◆ Page excerpt

►

All graphs can be found here.

Coreference resolution

To obtain more refined graphs you can also use the coreference resolution.

Coreference resolution is the NLP equivalent of endophoric awareness used in information retrieval systems, conversational agents, and virtual assistants like Alexa. It’s a task of clustering mentions in text that refer to the same underlying entities.

“I”, “my”, and “she” belongs to the same cluster, and “Joe” and “he” belong to the same cluster.

Algorithms that resolve coreferences commonly look for the nearest preceding mention that’s compatible with the referring expression. Instead of using rule-based dependency parse trees, neural networks can also be trained, which take into account word embeddings and distance between mentions as features.

This significantly improves entity pair extraction by normalizing text, removing redundancies, and assigning entity pronouns.

If your use case is domain-specific, it would be worth your while to train a custom entity recognition model.

Knowledge graphs can be built automatically and explored to reveal new insights about the domain. 

Notebook uploaded to neptune.ai.

Notebook on GitHub.

Knowledge graphs at scale

To effectively use the entire corpus of 1749 pages for our topic, use the columns created in the scrape_wikipedia function to add properties to each node. Then you can track the page and category of each node. You can use multi and parallel processing to reduce execution time. 

Some of the use cases of KGs are:

  • 1 Question answering,
  • 2 Storing information,
  • 3 Recommendation systems,
  • 4 Supply chain management.

Challenges ahead

Entity disambiguation and managing identity

In its simplest form, the challenge is assigning a unique normalized identity and a type to an utterance or a mention of an entity. 

Many entities extracted automatically have very similar surface forms, such as people with the same or similar names, or movies, songs, and books with the same or similar titles. Two products with similar names may refer to different listings. Without correct linking and disambiguation, entities will be incorrectly associated with the wrong facts and result in incorrect inference downstream.

◄

◆ Information
►

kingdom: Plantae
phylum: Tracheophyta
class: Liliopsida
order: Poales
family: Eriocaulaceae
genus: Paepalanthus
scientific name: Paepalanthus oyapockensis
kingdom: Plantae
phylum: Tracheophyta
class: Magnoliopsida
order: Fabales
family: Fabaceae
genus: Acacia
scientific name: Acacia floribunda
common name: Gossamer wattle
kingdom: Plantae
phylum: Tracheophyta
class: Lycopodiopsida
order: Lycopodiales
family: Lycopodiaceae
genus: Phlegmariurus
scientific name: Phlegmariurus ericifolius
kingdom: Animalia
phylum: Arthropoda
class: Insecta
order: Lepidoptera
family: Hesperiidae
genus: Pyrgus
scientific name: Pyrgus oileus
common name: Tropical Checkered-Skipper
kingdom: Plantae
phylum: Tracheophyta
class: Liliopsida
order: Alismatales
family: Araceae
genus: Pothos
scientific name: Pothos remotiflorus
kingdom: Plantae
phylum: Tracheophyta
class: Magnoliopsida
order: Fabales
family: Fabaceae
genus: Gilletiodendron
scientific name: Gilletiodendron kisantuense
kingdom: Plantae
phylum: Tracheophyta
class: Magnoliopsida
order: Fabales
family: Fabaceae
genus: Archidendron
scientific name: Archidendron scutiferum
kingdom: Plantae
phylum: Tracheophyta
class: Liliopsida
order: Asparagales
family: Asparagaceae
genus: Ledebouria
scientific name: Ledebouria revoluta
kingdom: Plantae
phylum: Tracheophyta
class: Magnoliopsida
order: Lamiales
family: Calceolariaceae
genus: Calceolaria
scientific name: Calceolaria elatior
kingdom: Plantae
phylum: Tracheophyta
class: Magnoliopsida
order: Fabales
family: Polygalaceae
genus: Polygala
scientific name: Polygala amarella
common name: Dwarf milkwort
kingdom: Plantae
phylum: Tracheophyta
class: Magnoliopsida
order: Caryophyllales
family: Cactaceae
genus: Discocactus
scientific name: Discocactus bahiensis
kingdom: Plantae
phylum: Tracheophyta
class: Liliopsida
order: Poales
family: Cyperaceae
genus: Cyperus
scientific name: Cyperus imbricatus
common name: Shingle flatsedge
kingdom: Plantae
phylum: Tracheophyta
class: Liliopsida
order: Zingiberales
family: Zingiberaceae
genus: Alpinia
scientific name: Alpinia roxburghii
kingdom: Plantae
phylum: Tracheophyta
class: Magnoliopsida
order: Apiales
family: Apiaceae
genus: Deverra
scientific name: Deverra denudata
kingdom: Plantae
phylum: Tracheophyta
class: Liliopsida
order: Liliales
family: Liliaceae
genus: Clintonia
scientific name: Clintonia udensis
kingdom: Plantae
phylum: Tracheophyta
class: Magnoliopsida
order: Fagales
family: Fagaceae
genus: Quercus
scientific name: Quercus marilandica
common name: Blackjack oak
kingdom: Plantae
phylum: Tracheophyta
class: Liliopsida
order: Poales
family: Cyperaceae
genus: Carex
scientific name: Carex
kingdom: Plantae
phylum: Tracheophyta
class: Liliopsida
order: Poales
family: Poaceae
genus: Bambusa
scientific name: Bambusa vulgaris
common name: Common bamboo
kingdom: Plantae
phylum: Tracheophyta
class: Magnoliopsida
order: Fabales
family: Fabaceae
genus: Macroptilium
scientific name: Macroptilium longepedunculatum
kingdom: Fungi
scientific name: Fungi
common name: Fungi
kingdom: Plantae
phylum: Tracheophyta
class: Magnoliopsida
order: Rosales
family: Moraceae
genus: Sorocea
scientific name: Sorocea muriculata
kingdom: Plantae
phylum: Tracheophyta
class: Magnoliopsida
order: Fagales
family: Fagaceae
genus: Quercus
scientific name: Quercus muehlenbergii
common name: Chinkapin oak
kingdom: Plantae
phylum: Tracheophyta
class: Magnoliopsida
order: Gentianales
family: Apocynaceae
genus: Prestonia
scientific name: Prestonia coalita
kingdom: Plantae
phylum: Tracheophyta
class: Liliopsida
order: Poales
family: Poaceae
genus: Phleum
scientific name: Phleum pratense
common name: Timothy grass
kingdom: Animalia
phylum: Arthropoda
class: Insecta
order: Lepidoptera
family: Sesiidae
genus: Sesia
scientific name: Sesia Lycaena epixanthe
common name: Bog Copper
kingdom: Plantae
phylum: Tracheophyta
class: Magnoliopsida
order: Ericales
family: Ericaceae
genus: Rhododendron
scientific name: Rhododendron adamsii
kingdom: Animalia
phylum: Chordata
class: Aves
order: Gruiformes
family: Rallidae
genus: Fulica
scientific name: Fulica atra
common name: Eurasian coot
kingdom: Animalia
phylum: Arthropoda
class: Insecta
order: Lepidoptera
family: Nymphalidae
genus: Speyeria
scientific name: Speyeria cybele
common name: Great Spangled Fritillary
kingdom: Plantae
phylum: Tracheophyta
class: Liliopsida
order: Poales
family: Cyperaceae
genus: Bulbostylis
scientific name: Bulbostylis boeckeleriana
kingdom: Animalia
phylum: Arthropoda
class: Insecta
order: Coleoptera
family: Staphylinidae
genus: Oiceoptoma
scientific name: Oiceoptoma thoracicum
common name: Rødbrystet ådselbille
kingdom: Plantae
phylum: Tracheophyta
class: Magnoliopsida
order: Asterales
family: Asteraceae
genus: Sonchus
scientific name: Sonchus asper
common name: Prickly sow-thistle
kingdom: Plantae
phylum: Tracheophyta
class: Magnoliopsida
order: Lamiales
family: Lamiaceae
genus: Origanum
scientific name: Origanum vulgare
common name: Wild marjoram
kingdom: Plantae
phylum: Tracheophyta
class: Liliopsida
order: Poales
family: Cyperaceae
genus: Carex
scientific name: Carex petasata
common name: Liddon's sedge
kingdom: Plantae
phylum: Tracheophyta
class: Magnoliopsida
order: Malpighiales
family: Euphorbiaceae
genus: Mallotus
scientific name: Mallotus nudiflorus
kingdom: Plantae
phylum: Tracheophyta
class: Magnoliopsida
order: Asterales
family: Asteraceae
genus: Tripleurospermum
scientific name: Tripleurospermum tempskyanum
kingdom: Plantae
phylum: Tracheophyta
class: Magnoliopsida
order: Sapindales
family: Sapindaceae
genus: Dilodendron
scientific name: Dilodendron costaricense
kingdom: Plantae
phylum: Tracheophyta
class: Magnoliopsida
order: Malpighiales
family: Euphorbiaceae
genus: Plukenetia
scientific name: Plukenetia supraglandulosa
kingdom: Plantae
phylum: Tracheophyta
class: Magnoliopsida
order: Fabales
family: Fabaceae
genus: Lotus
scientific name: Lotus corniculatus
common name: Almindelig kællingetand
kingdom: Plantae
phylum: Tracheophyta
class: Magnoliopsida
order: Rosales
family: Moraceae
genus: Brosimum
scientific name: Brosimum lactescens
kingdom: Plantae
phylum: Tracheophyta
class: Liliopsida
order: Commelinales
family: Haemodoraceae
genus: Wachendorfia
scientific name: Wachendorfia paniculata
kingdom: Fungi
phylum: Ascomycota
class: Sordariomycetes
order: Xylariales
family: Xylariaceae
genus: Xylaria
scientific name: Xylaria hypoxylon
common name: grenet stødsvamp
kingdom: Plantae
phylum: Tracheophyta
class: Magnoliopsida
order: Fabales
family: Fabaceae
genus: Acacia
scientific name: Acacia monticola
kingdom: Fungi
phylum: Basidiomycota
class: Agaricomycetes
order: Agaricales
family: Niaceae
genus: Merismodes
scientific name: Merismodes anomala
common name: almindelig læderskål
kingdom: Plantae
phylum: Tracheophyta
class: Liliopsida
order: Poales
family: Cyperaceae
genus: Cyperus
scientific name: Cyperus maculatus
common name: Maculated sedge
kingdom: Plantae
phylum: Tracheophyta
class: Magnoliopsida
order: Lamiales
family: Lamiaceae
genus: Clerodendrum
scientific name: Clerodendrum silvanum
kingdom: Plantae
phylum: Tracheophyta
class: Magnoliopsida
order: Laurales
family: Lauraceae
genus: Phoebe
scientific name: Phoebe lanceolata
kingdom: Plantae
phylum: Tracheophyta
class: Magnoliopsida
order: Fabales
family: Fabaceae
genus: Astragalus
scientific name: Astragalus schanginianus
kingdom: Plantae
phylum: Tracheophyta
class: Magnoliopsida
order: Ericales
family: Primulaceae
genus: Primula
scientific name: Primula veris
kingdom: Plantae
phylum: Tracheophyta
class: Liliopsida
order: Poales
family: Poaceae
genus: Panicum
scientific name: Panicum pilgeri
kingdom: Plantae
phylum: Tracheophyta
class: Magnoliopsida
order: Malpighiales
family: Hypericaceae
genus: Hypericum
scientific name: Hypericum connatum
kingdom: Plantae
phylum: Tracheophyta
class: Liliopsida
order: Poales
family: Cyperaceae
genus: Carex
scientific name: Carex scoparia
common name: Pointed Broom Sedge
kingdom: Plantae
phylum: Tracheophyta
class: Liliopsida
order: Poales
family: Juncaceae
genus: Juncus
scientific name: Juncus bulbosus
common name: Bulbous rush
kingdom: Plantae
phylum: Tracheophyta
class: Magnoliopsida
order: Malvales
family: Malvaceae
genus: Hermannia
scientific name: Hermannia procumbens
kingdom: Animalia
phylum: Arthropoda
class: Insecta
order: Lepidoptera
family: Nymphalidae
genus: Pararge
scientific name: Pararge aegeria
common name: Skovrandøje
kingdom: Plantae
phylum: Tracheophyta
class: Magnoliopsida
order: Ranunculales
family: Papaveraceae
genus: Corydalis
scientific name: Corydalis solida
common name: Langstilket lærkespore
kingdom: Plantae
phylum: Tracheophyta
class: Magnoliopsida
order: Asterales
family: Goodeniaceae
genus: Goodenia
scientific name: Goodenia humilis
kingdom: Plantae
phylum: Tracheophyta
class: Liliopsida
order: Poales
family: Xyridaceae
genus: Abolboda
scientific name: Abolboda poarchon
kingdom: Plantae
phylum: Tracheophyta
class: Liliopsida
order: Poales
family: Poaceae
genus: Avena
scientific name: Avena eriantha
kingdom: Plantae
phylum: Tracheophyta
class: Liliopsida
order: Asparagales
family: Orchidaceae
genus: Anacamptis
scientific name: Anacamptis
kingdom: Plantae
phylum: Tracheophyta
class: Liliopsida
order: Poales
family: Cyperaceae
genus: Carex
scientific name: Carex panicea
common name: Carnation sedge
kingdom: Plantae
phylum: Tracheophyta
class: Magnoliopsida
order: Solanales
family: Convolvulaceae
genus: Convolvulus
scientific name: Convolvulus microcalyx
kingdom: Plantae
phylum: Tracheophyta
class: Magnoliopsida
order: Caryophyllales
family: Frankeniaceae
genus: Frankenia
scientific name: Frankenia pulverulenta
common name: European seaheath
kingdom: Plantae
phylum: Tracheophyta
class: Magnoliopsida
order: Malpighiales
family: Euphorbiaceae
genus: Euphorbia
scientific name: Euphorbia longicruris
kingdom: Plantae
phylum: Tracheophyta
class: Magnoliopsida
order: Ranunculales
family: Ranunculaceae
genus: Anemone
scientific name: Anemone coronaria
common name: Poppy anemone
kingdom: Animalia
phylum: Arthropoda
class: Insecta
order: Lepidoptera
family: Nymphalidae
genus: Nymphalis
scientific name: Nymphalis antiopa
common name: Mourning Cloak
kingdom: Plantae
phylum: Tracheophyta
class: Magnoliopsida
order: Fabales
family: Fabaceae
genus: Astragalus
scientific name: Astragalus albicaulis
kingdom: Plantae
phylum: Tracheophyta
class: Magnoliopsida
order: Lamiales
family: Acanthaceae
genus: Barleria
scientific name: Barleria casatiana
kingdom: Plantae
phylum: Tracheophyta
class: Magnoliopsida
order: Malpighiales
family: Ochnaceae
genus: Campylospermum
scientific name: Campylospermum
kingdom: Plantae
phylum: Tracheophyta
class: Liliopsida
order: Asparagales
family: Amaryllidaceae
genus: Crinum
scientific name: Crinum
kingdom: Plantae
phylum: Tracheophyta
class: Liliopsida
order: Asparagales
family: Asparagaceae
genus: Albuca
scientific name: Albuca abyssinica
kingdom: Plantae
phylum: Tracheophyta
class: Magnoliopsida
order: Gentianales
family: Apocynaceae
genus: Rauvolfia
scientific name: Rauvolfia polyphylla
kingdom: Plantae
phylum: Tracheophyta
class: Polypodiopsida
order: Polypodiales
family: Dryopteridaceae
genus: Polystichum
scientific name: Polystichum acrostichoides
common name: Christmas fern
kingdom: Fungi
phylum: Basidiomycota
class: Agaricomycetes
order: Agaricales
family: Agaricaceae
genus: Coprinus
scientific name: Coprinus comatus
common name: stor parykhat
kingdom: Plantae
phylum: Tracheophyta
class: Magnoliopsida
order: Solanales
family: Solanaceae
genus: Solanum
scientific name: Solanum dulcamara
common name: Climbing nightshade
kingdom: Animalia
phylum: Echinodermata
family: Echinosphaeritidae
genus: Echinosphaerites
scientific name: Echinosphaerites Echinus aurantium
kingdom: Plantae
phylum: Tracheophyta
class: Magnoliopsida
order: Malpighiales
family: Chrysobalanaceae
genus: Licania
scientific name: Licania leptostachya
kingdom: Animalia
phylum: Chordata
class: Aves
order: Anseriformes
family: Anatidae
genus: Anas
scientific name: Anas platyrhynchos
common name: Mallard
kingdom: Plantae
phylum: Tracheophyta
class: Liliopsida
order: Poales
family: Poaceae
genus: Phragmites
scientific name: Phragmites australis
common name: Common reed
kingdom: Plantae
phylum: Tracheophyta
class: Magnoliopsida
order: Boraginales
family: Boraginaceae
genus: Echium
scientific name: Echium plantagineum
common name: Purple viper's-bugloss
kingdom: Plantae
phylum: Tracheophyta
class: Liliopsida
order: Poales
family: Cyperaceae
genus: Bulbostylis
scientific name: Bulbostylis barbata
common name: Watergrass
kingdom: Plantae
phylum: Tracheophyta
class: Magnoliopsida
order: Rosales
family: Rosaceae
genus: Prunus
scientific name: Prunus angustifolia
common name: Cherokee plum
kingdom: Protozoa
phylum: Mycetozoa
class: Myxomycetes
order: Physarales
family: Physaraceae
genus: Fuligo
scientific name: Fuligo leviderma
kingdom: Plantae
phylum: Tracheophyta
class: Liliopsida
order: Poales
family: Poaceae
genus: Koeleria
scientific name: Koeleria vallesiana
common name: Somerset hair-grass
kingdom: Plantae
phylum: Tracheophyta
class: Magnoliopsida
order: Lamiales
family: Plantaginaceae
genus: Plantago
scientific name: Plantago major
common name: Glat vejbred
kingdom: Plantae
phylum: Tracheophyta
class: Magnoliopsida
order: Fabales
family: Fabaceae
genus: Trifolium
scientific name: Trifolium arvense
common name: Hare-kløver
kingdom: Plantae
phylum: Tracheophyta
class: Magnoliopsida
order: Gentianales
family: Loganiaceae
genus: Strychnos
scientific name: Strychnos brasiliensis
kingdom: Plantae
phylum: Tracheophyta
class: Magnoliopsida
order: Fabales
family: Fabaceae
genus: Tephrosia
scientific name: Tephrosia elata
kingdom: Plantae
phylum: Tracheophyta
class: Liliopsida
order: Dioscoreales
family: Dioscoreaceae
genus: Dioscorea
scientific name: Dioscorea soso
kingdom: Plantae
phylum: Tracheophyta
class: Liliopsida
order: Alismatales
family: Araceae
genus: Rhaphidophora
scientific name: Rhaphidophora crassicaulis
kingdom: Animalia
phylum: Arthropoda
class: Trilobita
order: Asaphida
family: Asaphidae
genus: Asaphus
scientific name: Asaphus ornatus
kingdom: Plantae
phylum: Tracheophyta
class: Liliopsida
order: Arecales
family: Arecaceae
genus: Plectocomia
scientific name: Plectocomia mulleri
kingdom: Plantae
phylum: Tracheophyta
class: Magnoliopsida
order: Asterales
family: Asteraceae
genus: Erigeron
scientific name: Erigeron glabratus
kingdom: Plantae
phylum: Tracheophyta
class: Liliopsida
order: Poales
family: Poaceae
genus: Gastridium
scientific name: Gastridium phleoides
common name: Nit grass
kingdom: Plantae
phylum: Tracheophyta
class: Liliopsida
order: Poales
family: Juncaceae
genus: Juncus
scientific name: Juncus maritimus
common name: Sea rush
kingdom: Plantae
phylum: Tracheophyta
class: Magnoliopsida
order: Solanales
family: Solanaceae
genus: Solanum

◄

◆ List of tasks
**A.** Reproduce the passage of the knowledge graph excerpt from "Entity disambiguation and" to "incorrect inference downstream.".
**B.** Answer these questions from the knowledge graph excerpt:
(i) How many pages make up the entire corpus for the topic?
(ii) What do algorithms that resolve coreferences commonly look for?
(iii) What is the fourth use case of KGs in the list?

◆ Solved problems
**A.**
Entity disambiguation and managing identity

In its simplest form, the challenge is assigning a unique normalized identity and a type to an utterance or a mention of an entity. 

Many entities extracted automatically have very similar surface forms, such as people with the same or similar names, or movies, songs, and books with the same or similar titles. Two products with similar names may refer to different listings. Without correct linking and disambiguation, entities will be incorrectly associated with the wrong facts and result in incorrect inference downstream.

**B.**
(i) 1749 pages.
(ii) The nearest preceding mention that's compatible with the referring expression.
(iii) Supply chain management.